> _Quoted passage_
──────────────────────────────


-  Delmon with a hard hit ball to first for an out which moves the runners up.  I'm stunned right now that Bert isn't extolling his virtue for "sacrifing" himself to move the runners along.

-  One thing I would post about if I was doing a 6 things post tonight is how BYU is leaving the Mountain West.  Having Boise move in seemed to legitimize the conference (football wise), but then having Utah leave neutralized that move, so I guess BYU figured they weren't ever going to get a BCS bid this way (note:  try being good first) so they are taking this step.  Although this means the rest of their sports are apparently moving to the WAC, which kills their basketball team.  Now I understand football makes the money, but BYU in hoops could basically pencil themselves in for an NCAA bid every single year, and now they are moving to a conference where it takes an absolute incredible season to get a bid (ask Utah State).  About the only upside I see here is that when I attend my semi-annual USU game I get a shot at seeing BYU.  Although I fail to see how that helps the Cougars.  Maybe they feel pretty good about throwing off the shackles on a conference affiliation.  Next is throwing off the shackles of an oppressive religion.  Baby steps, I suppose.

-    Quentin (who I still thinks looks like a retarded Cartman) laces a hit to center.  AJ now up with nobody down.  And you know what?  I have no idea why people boo A.J. when he comes to Minnesota.  The guy played his heart out when he was here, has nothing but good things to say about the Twins organization if you listen to him when he's on KFAN, and is just a gamer, which white people seem to love.  The alleged Delmon Young play which isn't a controversy although people seem to be trying to make it one?  When asked about it AJ said, "He had no other play and it's part of the game" or something similar.  You want me to say it?  Fine.  I love A.J. Pierzinski.  And I love him even more now because he hit into a double play.

──────────────────────────────

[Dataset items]

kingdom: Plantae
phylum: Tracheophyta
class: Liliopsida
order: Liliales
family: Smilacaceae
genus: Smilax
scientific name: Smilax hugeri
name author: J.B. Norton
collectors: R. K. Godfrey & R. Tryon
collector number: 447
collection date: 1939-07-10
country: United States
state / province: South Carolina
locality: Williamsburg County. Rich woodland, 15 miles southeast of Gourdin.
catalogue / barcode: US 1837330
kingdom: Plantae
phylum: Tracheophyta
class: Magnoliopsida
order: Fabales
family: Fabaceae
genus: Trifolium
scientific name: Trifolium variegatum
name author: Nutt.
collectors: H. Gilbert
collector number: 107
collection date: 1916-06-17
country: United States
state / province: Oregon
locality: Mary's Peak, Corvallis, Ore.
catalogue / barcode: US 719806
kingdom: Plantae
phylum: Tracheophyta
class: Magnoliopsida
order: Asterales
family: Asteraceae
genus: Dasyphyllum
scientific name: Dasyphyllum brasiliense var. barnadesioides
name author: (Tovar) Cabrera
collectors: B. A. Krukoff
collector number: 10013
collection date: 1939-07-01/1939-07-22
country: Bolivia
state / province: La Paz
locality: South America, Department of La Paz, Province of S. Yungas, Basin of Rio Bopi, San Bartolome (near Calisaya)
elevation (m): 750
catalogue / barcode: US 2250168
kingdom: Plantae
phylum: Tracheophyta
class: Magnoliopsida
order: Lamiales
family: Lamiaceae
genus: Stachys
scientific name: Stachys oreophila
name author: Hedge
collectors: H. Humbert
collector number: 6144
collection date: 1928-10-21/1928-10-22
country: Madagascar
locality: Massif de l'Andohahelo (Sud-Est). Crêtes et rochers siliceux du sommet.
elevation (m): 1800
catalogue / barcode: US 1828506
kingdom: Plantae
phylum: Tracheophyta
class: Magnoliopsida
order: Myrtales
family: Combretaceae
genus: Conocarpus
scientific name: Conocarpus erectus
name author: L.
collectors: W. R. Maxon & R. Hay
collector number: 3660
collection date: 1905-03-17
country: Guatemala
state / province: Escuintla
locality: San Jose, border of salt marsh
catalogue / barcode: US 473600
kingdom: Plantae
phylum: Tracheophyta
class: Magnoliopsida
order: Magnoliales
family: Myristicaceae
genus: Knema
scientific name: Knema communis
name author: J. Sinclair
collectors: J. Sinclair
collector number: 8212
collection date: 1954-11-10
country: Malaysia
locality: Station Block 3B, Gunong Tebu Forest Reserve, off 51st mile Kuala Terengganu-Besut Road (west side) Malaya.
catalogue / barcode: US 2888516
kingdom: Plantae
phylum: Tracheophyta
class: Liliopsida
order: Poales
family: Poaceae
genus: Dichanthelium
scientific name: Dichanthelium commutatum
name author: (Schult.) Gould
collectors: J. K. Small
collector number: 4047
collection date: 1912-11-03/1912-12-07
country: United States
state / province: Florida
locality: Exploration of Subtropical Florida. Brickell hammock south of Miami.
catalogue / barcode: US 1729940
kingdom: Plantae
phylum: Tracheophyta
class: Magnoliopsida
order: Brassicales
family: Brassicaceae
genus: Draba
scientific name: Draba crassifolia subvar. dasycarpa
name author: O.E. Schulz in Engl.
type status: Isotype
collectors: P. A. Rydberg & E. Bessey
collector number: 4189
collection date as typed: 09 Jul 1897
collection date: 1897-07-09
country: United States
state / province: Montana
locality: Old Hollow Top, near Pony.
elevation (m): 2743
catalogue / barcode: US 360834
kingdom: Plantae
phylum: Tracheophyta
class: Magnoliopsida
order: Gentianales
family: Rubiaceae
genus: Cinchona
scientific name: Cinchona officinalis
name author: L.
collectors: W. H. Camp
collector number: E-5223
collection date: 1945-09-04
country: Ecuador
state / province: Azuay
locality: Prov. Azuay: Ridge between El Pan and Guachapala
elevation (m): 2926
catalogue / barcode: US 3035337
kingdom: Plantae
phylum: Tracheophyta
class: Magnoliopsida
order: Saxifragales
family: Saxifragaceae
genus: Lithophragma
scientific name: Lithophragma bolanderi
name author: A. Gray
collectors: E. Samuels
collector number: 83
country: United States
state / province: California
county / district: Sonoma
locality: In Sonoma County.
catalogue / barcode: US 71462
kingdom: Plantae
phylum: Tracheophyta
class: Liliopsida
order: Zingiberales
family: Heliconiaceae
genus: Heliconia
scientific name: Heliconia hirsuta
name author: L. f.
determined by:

──────────────────────────────

> _Check your understanding_
(1) Return the part of the game-day blog post that begins at the words "-    Quentin" and stops after "a double play.".
(2) Translate this sentence from the game-day blog post into Spanish: "About the only upside I see here is that when I attend my semi-annual USU game I get a shot at seeing BYU."
(3) Write what comes next in the game-day blog post, picking up after its last sentence.
The records are separate material, unrelated to the game-day blog post.

> _Activity answers_
(1)
-    Quentin (who I still thinks looks like a retarded Cartman) laces a hit to center.  AJ now up with nobody down.  And you know what?  I have no idea why people boo A.J. when he comes to Minnesota.  The guy played his heart out when he was here, has nothing but good things to say about the Twins organization if you listen to him when he's on KFAN, and is just a gamer, which white people seem to love.  The alleged Delmon Young play which isn't a controversy although people seem to be trying to make it one?  When asked about it AJ said, "He had no other play and it's part of the game" or something similar.  You want me to say it?  Fine.  I love A.J. Pierzinski.  And I love him even more now because he hit into a double play.

(2) Casi la única ventaja que veo aquí es que, cuando asista a mi partido semestral de USU, tendré la oportunidad de ver a BYU.

(3)
-  We might be heading towards a Capps appearance here.  That makes me far more nervous than bringing in an acquired at the trade deadline closer should.  Oh and I saw earlier today on Twitter (follow me @downwithgoldy) that the Nationals called up Wilson Ramos after he had a solid few weeks at AAA.  Man, if he ends up becoming a star, I won't care at all because the Twins are winning the World Series this year.

-  First and third now after Hudson and Mauer hits.  Makes Mauer 4-5, with a HR and a double.  Pretty good night.  He's been about as hot as anybody since the break.  Do you realize how good this lineup would be if Morneau hadn't gotten whacked in the head?  Or how good it is without him?  Snacks made an interested point last time he was drunk and rambling;  getting Morneau back basically just takes Thome out of the lineup.  Do ou want Thome out of the lineup?  I sure as hell don't.  Maybe Morneau will clear waivers and they can trade him for Dan Haren.

-  Kubel grounds out because he sucks and that's why I traded him.  Capps in.  Breath being held.

-  Text from Snacks:  "I feel like Capps blwing saves now will benefit the Twins so Crain is doing it in October."  I don't even know what to say here.  Poor kid has an obsession with Jesse Crain that borders on the creepy.  Also, I'd assume he means "doing it in October" as saving games, but really.  Jesse Crain in the 9th in a one run game against the Yankees in the playoffs?  I can't imagine anybody likes that idea, not even Crain lover #1.

-  It's the Final Countdown.  Bu-du dah dah, buh-dah dah dah dah, dah-du dah dah dah, the Final Countdown!

-  One out.  Easy.  Omar Vizquel should retire.

-  Jason Repko in right to replace Kubel.  Good.  Game needs more Repko.

-  Double by Beckham.  Terribel terrible terrible pitch.  Right down the middle.  Seriously, if we rate Rauch as say a 7.0, Capps is a 7.1.  Ugh.

-  Base hit by Pierre.  One run game.  Ugh.

-  Ramirez somehow misses on an absolute meatball and grounds out to third base.  Tying run on second, two away.  I really really really hope nobody was expecting Joe Nathan when they traded for Capps.  If you were you are an idiot and should stop watching baseball.  Giving up Ramos for him was just terrible. 

-  Konerko grounds out to first, Twins win and are now up 5 games.  Wrap this one up, it's over.  Looking forward to getting swept by the Yankees.  Good night everybody.